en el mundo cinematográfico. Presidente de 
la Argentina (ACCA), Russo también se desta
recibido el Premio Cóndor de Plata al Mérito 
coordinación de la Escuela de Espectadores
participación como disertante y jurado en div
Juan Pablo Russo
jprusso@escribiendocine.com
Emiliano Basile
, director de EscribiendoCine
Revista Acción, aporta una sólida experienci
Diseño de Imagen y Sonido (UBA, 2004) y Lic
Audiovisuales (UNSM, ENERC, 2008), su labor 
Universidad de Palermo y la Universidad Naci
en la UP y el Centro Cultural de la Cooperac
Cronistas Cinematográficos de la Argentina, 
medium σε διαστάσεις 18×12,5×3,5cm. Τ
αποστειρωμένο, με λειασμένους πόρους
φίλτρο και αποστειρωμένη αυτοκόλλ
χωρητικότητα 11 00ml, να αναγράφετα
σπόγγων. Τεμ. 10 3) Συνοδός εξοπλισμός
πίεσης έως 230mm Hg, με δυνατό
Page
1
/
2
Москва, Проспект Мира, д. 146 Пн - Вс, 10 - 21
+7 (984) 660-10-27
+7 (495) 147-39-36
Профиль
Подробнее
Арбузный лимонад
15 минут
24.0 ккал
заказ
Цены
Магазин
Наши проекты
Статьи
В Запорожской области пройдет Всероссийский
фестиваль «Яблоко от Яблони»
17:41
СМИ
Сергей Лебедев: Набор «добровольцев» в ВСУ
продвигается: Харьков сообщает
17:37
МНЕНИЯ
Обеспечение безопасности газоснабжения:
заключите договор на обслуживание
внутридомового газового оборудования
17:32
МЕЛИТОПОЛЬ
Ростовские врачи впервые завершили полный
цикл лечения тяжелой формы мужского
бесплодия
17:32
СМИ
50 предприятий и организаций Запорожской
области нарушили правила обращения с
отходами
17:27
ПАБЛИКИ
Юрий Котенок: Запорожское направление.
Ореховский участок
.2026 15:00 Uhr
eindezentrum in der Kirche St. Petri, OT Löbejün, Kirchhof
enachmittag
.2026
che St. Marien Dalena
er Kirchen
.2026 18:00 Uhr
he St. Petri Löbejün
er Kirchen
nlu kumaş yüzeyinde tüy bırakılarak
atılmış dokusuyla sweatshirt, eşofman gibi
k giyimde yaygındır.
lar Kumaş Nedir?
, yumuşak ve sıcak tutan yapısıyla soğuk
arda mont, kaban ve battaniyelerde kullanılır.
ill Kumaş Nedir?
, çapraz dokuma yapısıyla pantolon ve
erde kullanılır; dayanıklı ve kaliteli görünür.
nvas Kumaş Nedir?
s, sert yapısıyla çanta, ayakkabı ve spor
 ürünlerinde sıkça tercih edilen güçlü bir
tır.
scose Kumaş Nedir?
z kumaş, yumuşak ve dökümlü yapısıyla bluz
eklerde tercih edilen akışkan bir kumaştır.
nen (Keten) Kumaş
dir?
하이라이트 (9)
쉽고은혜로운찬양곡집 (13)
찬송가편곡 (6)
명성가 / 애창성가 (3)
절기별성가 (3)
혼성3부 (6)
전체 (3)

What needs to be done
Copy out exactly the lines between the line with "enachmittag" and the last line of the entries, counting both of those lines.

Problem solution
enachmittag
.2026
che St. Marien Dalena
er Kirchen
.2026 18:00 Uhr
he St. Petri Löbejün
er Kirchen
nlu kumaş yüzeyinde tüy bırakılarak
atılmış dokusuyla sweatshirt, eşofman gibi
k giyimde yaygındır.
lar Kumaş Nedir?
, yumuşak ve sıcak tutan yapısıyla soğuk
arda mont, kaban ve battaniyelerde kullanılır.
ill Kumaş Nedir?
, çapraz dokuma yapısıyla pantolon ve
erde kullanılır; dayanıklı ve kaliteli görünür.
nvas Kumaş Nedir?
s, sert yapısıyla çanta, ayakkabı ve spor
 ürünlerinde sıkça tercih edilen güçlü bir
tır.
scose Kumaş Nedir?
z kumaş, yumuşak ve dökümlü yapısıyla bluz
eklerde tercih edilen akışkan bir kumaştır.
nen (Keten) Kumaş
dir?
하이라이트 (9)
쉽고은혜로운찬양곡집 (13)
찬송가편곡 (6)
명성가 / 애창성가 (3)
절기별성가 (3)
혼성3부 (6)
전체 (3)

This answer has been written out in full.